### [SOURCE DOCUMENT]
Troubleshooting
First step for any issue: run tracksplit --check. It probes ffmpeg, ffprobe, and mkvextract and prints their versions or an install hint.
ffmpeg / ffprobe not found
TrackSplit needs both on your PATH, or at a path you configure.
- Linux:
sudo apt install ffmpeg(Debian/Ubuntu),sudo dnf install ffmpeg(Fedora), or your distro's package. - macOS:
brew install ffmpeg. - Windows:
choco install ffmpeg,scoop install ffmpeg, or download from ffmpeg.org and add thebin/folder toPATH.
If you must use a non-standard install path, copy tracksplit.toml.example to one of the config locations (see README "Configuration") and set the absolute paths under [tools].
mkvextract not found (warning only)
Optional. Only used to extract embedded cover art from MKV attachments. Install with mkvtoolnix from your package manager if you want cover extraction from MKV attachments rather than video streams.
Video is skipped with "No chapters and no duration"
TrackSplit splits at chapter boundaries. If a file has no chapters and ffprobe can't read its duration, there's nothing to split. Options:
- Re-author the source with chapter markers (for example, via MKVToolNix).
- If you want one big track anyway, make sure the video at least has a readable duration. TrackSplit will then emit a single-track album.
Run failed mid-file with a stack trace
CalledProcessErrorfromffmpeg: the underlyingffmpegrun failed. Re-run with--debugto see the exact command andffmpeg's stderr. Common causes: corrupt input, unusual codec, or disk full.FileNotFoundErrornaming a tool: the tool moved or was uninstalled since you last ran. Re-check withtracksplit --check.OSError: [Errno 28] No space left on deviceor similar: free space on the output volume.
Output went to the wrong directory
TrackSplit writes under the current working directory unless you pass --output. If batch-processing, double-check: output is <output_dir>/<Artist>/<Artist @ Festival Year (Stage)>/.
Files are re-generated every run (or never)
TrackSplit tracks re-run state via .tracksplit_chapters.json (a manifest) inside each album directory. Delete that file to force a full regeneration for that album; pass --force to regenerate everything. The manifest is safe to commit, ignore, or delete at will: it's metadata only, not part of your music library.

### [WORK ITEM]
Extend the TrackSplit troubleshooting guide with the next section, picking up after its note that the manifest is metadata only and not part of your music library.

### [EXTRACTED RECORDS]

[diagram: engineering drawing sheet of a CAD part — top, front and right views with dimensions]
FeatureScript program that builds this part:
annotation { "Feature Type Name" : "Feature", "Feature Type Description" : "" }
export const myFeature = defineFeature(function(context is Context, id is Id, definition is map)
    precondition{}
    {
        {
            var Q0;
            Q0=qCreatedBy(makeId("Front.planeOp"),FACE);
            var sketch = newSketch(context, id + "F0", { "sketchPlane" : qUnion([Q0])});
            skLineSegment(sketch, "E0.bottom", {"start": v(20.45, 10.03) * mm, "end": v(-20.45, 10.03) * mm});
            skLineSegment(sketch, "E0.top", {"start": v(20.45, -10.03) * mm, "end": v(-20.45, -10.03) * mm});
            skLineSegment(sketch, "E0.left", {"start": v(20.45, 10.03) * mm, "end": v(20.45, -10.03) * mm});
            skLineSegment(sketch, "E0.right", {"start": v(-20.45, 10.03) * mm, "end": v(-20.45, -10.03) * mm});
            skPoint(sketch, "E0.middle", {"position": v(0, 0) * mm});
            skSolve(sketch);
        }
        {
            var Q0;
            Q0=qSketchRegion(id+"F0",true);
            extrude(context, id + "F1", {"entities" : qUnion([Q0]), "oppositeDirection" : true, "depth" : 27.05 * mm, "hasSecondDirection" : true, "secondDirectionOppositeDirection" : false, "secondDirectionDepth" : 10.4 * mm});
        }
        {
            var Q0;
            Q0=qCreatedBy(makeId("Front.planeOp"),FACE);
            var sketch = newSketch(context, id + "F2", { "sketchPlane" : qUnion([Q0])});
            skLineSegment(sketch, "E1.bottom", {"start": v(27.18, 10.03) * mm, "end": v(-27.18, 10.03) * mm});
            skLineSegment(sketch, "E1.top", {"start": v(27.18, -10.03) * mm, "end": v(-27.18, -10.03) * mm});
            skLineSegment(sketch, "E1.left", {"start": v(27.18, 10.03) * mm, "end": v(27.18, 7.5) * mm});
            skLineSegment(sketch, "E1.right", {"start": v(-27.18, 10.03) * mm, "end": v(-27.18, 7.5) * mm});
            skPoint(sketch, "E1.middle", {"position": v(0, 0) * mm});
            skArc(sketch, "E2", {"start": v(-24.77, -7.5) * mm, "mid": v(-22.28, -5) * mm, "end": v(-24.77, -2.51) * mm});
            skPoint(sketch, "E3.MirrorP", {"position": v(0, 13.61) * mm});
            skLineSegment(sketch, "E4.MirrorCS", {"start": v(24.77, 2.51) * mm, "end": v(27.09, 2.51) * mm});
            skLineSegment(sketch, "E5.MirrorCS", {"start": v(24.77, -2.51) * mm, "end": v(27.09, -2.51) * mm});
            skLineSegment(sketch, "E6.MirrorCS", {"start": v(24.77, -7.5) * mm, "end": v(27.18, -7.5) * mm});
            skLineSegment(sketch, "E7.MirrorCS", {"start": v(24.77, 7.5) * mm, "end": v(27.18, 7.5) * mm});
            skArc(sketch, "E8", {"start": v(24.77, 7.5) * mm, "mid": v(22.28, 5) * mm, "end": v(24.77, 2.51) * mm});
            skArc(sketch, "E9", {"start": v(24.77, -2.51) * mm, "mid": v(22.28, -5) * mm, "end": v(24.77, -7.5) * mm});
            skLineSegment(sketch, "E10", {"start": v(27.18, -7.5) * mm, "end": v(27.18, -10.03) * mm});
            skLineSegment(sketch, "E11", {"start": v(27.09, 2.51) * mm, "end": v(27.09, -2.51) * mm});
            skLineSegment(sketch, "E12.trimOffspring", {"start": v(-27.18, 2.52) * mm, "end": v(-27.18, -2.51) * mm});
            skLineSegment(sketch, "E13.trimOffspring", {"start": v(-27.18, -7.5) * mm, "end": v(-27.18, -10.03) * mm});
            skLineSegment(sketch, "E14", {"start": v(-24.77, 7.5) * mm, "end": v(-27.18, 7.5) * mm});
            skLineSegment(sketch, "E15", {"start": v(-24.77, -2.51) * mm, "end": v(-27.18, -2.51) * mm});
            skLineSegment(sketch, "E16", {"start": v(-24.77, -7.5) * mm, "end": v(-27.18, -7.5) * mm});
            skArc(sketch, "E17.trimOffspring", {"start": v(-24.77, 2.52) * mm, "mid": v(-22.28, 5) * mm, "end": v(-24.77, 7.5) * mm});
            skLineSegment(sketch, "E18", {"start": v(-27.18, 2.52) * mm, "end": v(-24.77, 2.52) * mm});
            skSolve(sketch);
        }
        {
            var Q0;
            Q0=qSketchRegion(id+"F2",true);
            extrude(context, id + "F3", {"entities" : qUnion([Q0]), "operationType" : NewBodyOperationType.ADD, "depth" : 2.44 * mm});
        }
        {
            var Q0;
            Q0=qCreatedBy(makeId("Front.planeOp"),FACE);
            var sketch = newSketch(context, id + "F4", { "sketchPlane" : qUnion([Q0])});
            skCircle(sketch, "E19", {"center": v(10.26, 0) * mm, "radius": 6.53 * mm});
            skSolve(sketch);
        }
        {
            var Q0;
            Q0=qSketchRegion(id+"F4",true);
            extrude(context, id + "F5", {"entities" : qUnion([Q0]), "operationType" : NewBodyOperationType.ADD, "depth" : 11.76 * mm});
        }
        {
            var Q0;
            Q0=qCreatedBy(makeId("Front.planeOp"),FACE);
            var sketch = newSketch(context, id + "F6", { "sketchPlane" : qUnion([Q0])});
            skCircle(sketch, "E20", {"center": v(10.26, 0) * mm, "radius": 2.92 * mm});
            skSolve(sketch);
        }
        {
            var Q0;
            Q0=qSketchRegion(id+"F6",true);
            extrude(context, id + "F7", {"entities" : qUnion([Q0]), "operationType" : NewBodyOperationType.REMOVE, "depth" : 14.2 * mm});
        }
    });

### [EXERCISE RESULT]
Parallel mode is slow or hanging
- Set
--workers 1to rule out contention. - On spinning disks or network shares, sequential (
--workers 1) is usually faster.
Tuning --workers by workload
The default (logical_cores // 4, clamped to [2, 12]) is sized for FLAC / forced-Opus re-encode batches, where each ffmpeg process is CPU-heavy and multi-threaded. For other workloads you can go higher:
| Workload | What ffmpeg does | CPU per worker | Good --workers |
|---|---|---|---|
| Stream-copy (Opus source → Opus output, common with CrateDigger MKVs) | Mux only, no decode/encode | Near zero | 2-3x the default; a 40-thread box happily runs -w 20 to -w 30. Bottleneck becomes disk I/O or ffmpeg spawn overhead, not CPU. |
Re-encode (FLAC output, or --format opus on a lossy source that fails stream-copy safety checks) |
Full decode + encode | High (libopus / FLAC are multi-threaded) | Stick with the default; raising further risks oversubscription. |
| Mixed batch | Varies per file | Varies | Default is the right compromise. |
Quick check for which regime you're in: watch CPU while a batch runs. Sitting at ~10% with headroom means stream-copy and you can raise --workers. Sitting near 100% means re-encode and you should not.
Cover art looks wrong or fonts are missing
Fonts are bundled with the package. If you see a FileNotFoundError about a weight, reinstall the package: pip install -e . --force-reinstall.
Still stuck?
Re-run with --debug and capture the full output. Open an issue with:
- The failing command line.
- The
--debuglog. ffmpeg -versionandffprobe -versionoutput.- The OS and how you installed TrackSplit.